Aim of the exercise
Each line of the data below from the one holding "201234 | CERAMIC" to the one holding "201241 | MTL", inclusive, is to be reproduced exactly; no other line belongs in the answer.

Available records
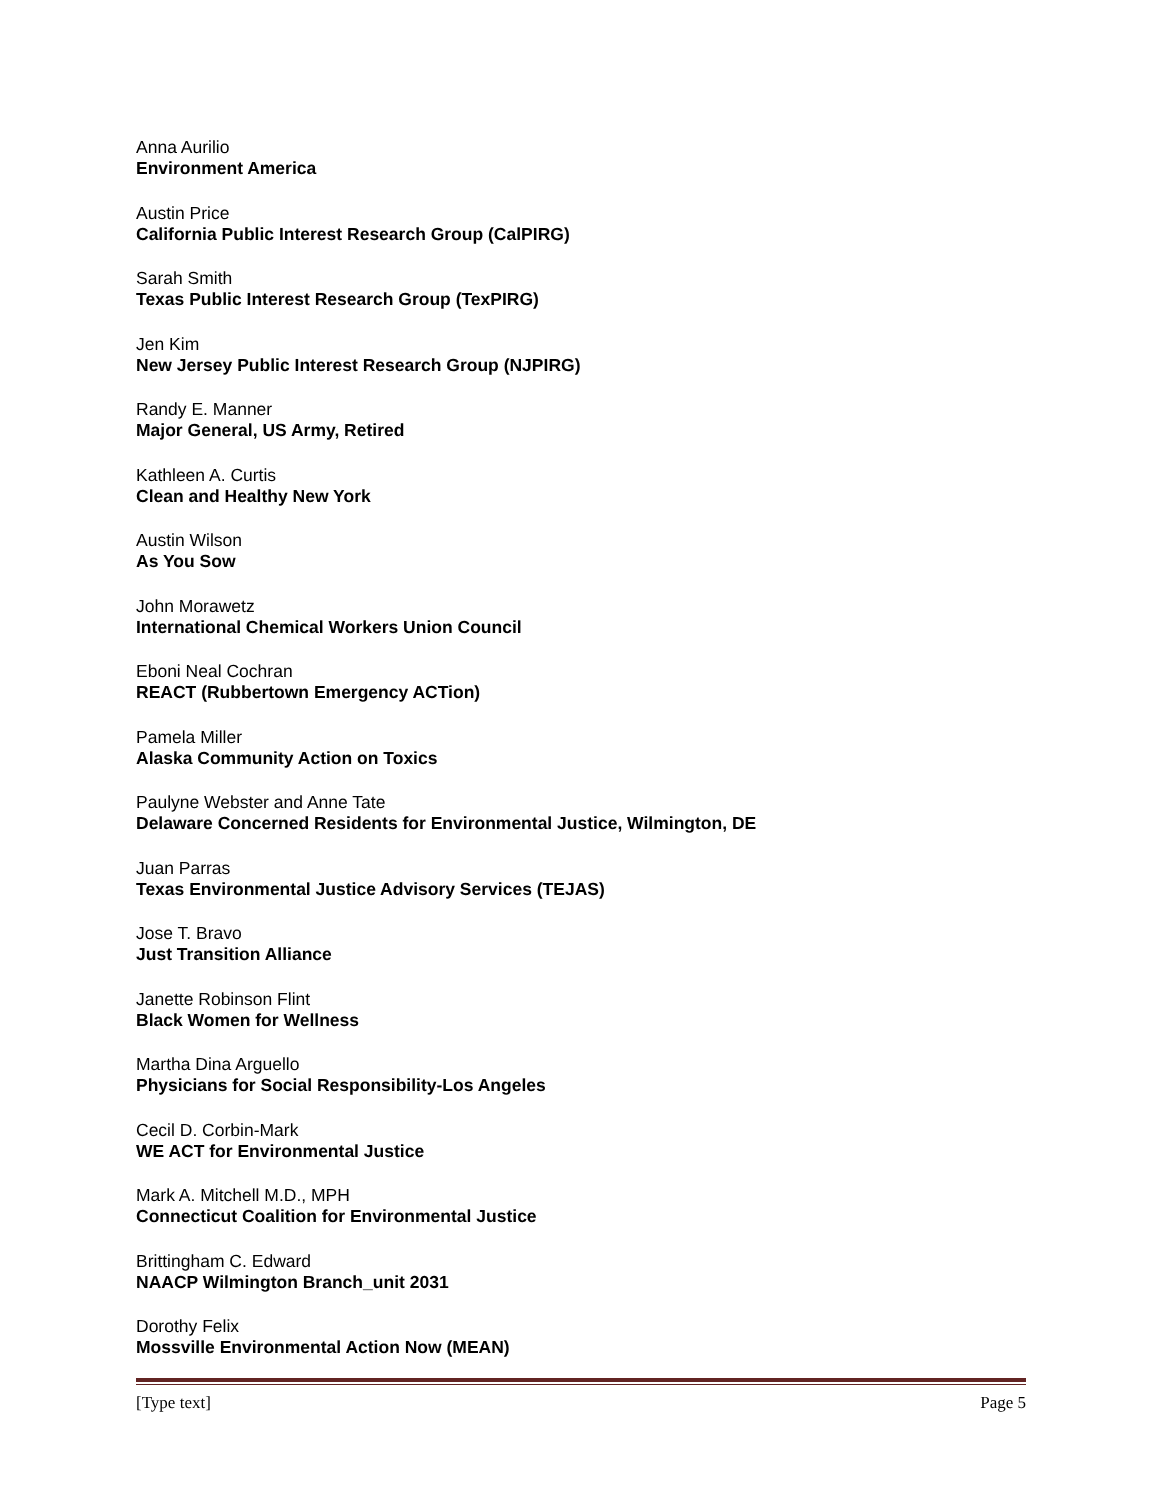Anna Aurilio
Environment America
Austin Price
California Public Interest Research Group (CalPIRG)
Sarah Smith
Texas Public Interest Research Group (TexPIRG)
Jen Kim
New Jersey Public Interest Research Group (NJPIRG)
Randy E. Manner
Major General, US Army, Retired
Kathleen A. Curtis
Clean and Healthy New York
Austin Wilson
As You Sow
John Morawetz
International Chemical Workers Union Council
Eboni Neal Cochran
REACT (Rubbertown Emergency ACTion)
Pamela Miller
Alaska Community Action on Toxics
Paulyne Webster and Anne Tate
Delaware Concerned Residents for Environmental Justice, Wilmington, DE
Juan Parras
Texas Environmental Justice Advisory Services (TEJAS)
Jose T. Bravo
Just Transition Alliance
Janette Robinson Flint
Black Women for Wellness
Martha Dina Arguello
Physicians for Social Responsibility-Los Angeles
Cecil D. Corbin-Mark
WE ACT for Environmental Justice
Mark A. Mitchell M.D., MPH
Connecticut Coalition for Environmental Justice
Brittingham C. Edward
NAACP Wilmington Branch_unit 2031
Dorothy Felix
Mossville Environmental Action Now (MEAN)
[Type text] Page 5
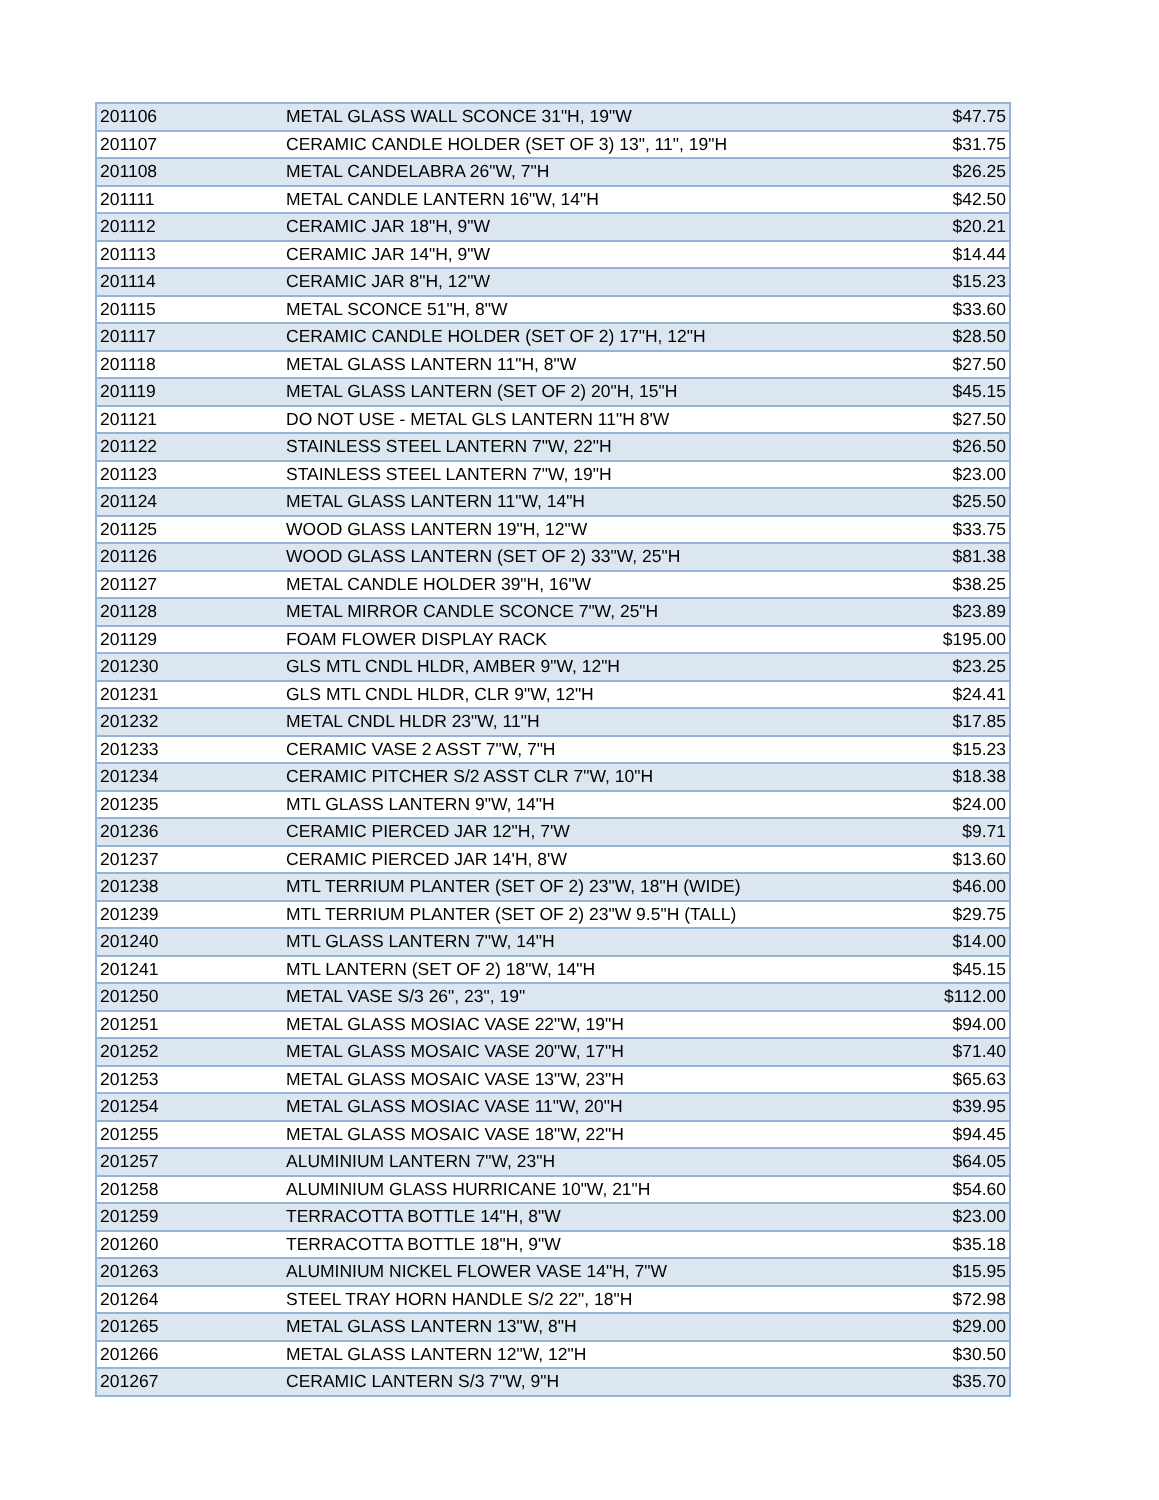| 201106 | METAL GLASS WALL SCONCE 31"H, 19"W | $47.75 |
| 201107 | CERAMIC CANDLE HOLDER (SET OF 3) 13", 11", 19"H | $31.75 |
| 201108 | METAL CANDELABRA 26"W, 7"H | $26.25 |
| 201111 | METAL CANDLE LANTERN 16"W, 14"H | $42.50 |
| 201112 | CERAMIC JAR 18"H, 9"W | $20.21 |
| 201113 | CERAMIC JAR 14"H, 9"W | $14.44 |
| 201114 | CERAMIC JAR 8"H, 12"W | $15.23 |
| 201115 | METAL SCONCE 51"H, 8"W | $33.60 |
| 201117 | CERAMIC CANDLE HOLDER (SET OF 2) 17"H, 12"H | $28.50 |
| 201118 | METAL GLASS LANTERN 11"H, 8"W | $27.50 |
| 201119 | METAL GLASS LANTERN (SET OF 2) 20"H, 15"H | $45.15 |
| 201121 | DO NOT USE - METAL GLS LANTERN 11"H 8'W | $27.50 |
| 201122 | STAINLESS STEEL LANTERN 7"W, 22"H | $26.50 |
| 201123 | STAINLESS STEEL LANTERN 7"W, 19"H | $23.00 |
| 201124 | METAL GLASS LANTERN 11"W, 14"H | $25.50 |
| 201125 | WOOD GLASS LANTERN 19"H, 12"W | $33.75 |
| 201126 | WOOD GLASS LANTERN (SET OF 2) 33"W, 25"H | $81.38 |
| 201127 | METAL CANDLE HOLDER 39"H, 16"W | $38.25 |
| 201128 | METAL MIRROR CANDLE SCONCE 7"W, 25"H | $23.89 |
| 201129 | FOAM FLOWER DISPLAY RACK | $195.00 |
| 201230 | GLS MTL CNDL HLDR, AMBER 9"W, 12"H | $23.25 |
| 201231 | GLS MTL CNDL HLDR, CLR 9"W, 12"H | $24.41 |
| 201232 | METAL CNDL HLDR 23"W, 11"H | $17.85 |
| 201233 | CERAMIC VASE 2 ASST 7"W, 7"H | $15.23 |
| 201234 | CERAMIC PITCHER S/2 ASST CLR 7"W, 10"H | $18.38 |
| 201235 | MTL GLASS LANTERN 9"W, 14"H | $24.00 |
| 201236 | CERAMIC PIERCED JAR 12"H, 7'W | $9.71 |
| 201237 | CERAMIC PIERCED JAR 14'H, 8'W | $13.60 |
| 201238 | MTL TERRIUM PLANTER (SET OF 2) 23"W, 18"H (WIDE) | $46.00 |
| 201239 | MTL TERRIUM PLANTER (SET OF 2) 23"W 9.5"H (TALL) | $29.75 |
| 201240 | MTL GLASS LANTERN 7"W, 14"H | $14.00 |
| 201241 | MTL LANTERN (SET OF 2) 18"W, 14"H | $45.15 |
| 201250 | METAL VASE S/3 26", 23", 19" | $112.00 |
| 201251 | METAL GLASS MOSIAC VASE 22"W, 19"H | $94.00 |
| 201252 | METAL GLASS MOSAIC VASE 20"W, 17"H | $71.40 |
| 201253 | METAL GLASS MOSAIC VASE 13"W, 23"H | $65.63 |
| 201254 | METAL GLASS MOSIAC VASE 11"W, 20"H | $39.95 |
| 201255 | METAL GLASS MOSAIC VASE 18"W, 22"H | $94.45 |
| 201257 | ALUMINIUM LANTERN 7"W, 23"H | $64.05 |
| 201258 | ALUMINIUM GLASS HURRICANE 10"W, 21"H | $54.60 |
| 201259 | TERRACOTTA BOTTLE 14"H, 8"W | $23.00 |
| 201260 | TERRACOTTA BOTTLE 18"H, 9"W | $35.18 |
| 201263 | ALUMINIUM NICKEL FLOWER VASE 14"H, 7"W | $15.95 |
| 201264 | STEEL TRAY HORN HANDLE S/2 22", 18"H | $72.98 |
| 201265 | METAL GLASS LANTERN 13"W, 8"H | $29.00 |
| 201266 | METAL GLASS LANTERN 12"W, 12"H | $30.50 |
| 201267 | CERAMIC LANTERN S/3 7"W, 9"H | $35.70 |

The completed task
| 201234 | CERAMIC PITCHER S/2 ASST CLR 7"W, 10"H | $18.38 |
| 201235 | MTL GLASS LANTERN 9"W, 14"H | $24.00 |
| 201236 | CERAMIC PIERCED JAR 12"H, 7'W | $9.71 |
| 201237 | CERAMIC PIERCED JAR 14'H, 8'W | $13.60 |
| 201238 | MTL TERRIUM PLANTER (SET OF 2) 23"W, 18"H (WIDE) | $46.00 |
| 201239 | MTL TERRIUM PLANTER (SET OF 2) 23"W 9.5"H (TALL) | $29.75 |
| 201240 | MTL GLASS LANTERN 7"W, 14"H | $14.00 |
| 201241 | MTL LANTERN (SET OF 2) 18"W, 14"H | $45.15 |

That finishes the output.